[RECORDED DATA]
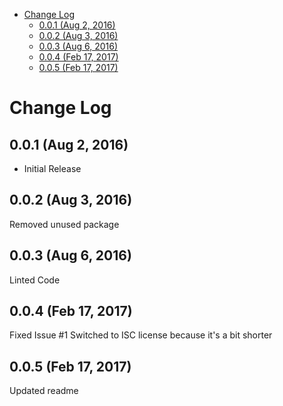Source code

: <!-- START doctoc generated TOC please keep comment here to allow auto update -->
<!-- DON'T EDIT THIS SECTION, INSTEAD RE-RUN doctoc TO UPDATE -->


- [Change Log](#change-log)
  - [0.0.1 (Aug 2, 2016)](#001-aug-2-2016)
  - [0.0.2 (Aug 3, 2016)](#002-aug-3-2016)
  - [0.0.3 (Aug 6, 2016)](#003-aug-6-2016)
  - [0.0.4 (Feb 17, 2017)](#004-feb-17-2017)
  - [0.0.5 (Feb 17, 2017)](#005-feb-17-2017)

<!-- END doctoc generated TOC please keep comment here to allow auto update -->

# Change Log

## 0.0.1 (Aug 2, 2016)
* Initial Release

## 0.0.2 (Aug 3, 2016)
Removed unused package

## 0.0.3 (Aug 6, 2016)
Linted Code

## 0.0.4 (Feb 17, 2017)
Fixed Issue #1
Switched to ISC license because it's a bit shorter

## 0.0.5 (Feb 17, 2017)
Updated readme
[/RECORDED DATA]
▸ WHAT THE TASK REQUIRES
Convert every non-blank line of the source text in the data above into a Markdown table with the columns "Row" and "Line", numbering the rows consecutively from 1. Omit the pictures from the answer.

▸ SOLUTION TO THIS EXERCISE
| Row | Line |
|---|---|
| 1 | Source code |
| 2 | : <!-- START doctoc generated TOC please keep comment here to allow auto update --> |
| 3 | <!-- DON'T EDIT THIS SECTION, INSTEAD RE-RUN doctoc TO UPDATE --> |
| 4 | - [Change Log](#change-log) |
| 5 |   - [0.0.1 (Aug 2, 2016)](#001-aug-2-2016) |
| 6 |   - [0.0.2 (Aug 3, 2016)](#002-aug-3-2016) |
| 7 |   - [0.0.3 (Aug 6, 2016)](#003-aug-6-2016) |
| 8 |   - [0.0.4 (Feb 17, 2017)](#004-feb-17-2017) |
| 9 |   - [0.0.5 (Feb 17, 2017)](#005-feb-17-2017) |
| 10 | <!-- END doctoc generated TOC please keep comment here to allow auto update --> |
| 11 | # Change Log |
| 12 | ## 0.0.1 (Aug 2, 2016) |
| 13 | * Initial Release |
| 14 | ## 0.0.2 (Aug 3, 2016) |
| 15 | Removed unused package |
| 16 | ## 0.0.3 (Aug 6, 2016) |
| 17 | Linted Code |
| 18 | ## 0.0.4 (Feb 17, 2017) |
| 19 | Fixed Issue #1 |
| 20 | Switched to ISC license because it's a bit shorter |
| 21 | ## 0.0.5 (Feb 17, 2017) |
| 22 | Updated readme |